Individual HFR employees have also taken up the cause.

Employee and Cubmaster Jeff Louk had his Cub Scout Pack 210 at St. Edward Catholic Church send personal letters to every soldier in the Third Squadron expressing their appreciation. Cindy Gilliam, wife of HFR stockholder Jim Gilliam, organized the collection of 350 pounds of food and personal supplies for soldiers at her daughter's school, Walnut Grove Elementary.

As for Holmes, the staff sent him off to war with a digital camera, bought him a sturdy laptop computer, and has sent him various morale boosters. Wilson sent him tapes of NASCAR races and University of Tennessee football games.

When Holmes' birthday came around in May, the staff staged a mock party for him at home, videotaped the event, and sent the tape, along with a box of gifts, decorations and a large blow-up cake, to one of Holmes' subordinates.

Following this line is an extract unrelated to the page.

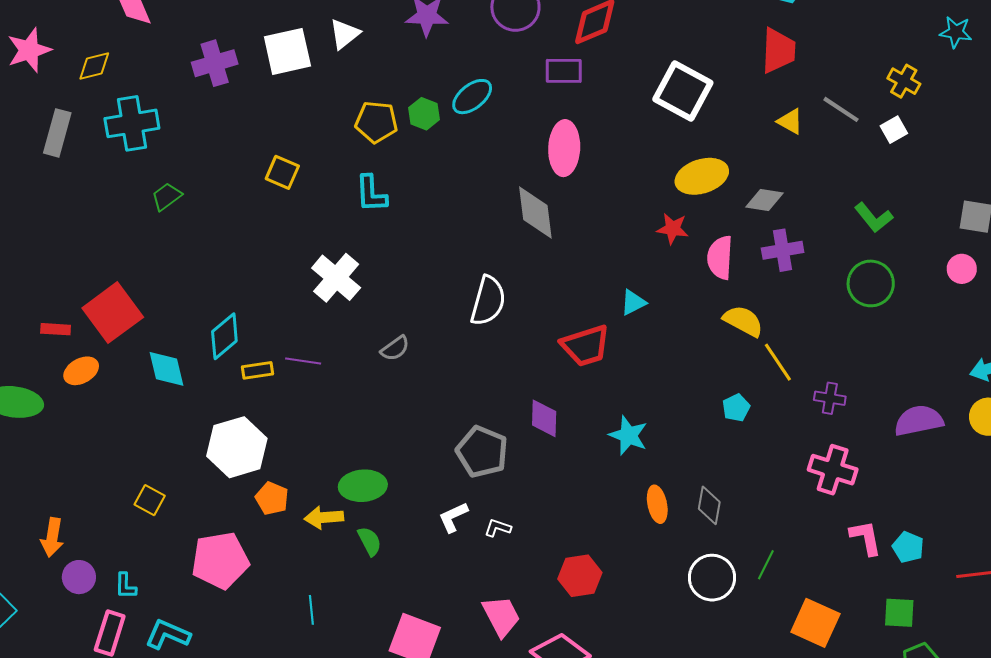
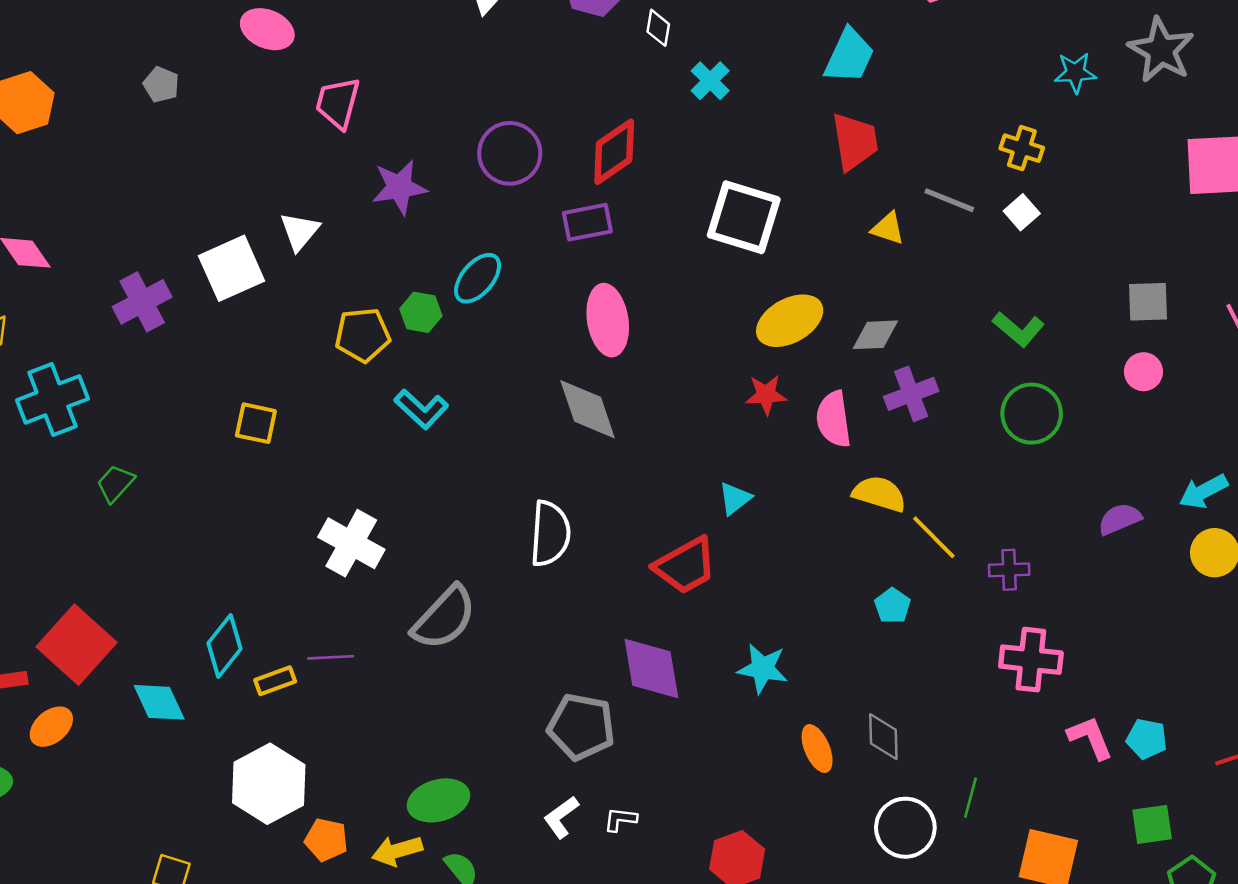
cyan L-shape: (371, 194) -> (421, 409), moved, turned -33
gray semicircle: (395, 348) -> (444, 618), size x1.8
purple diamond: (544, 418) -> (651, 668), size x1.4
purple semicircle: (919, 421) -> (1120, 519), moved, size x0.7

His squadron then broke open the box and a staged a surprise birthday for him.

Wilson said people think of Holmes not only as a company executive, but also a friend. Keeping in touch gives the employees a way to be involved.

"It's our connection to what's going on, and it makes it real, where it's not just something in the paper," Wilson said. "So we get a lot of information back from Jeff, feedback as to what's going on and how he's doing and how the people around him are doing."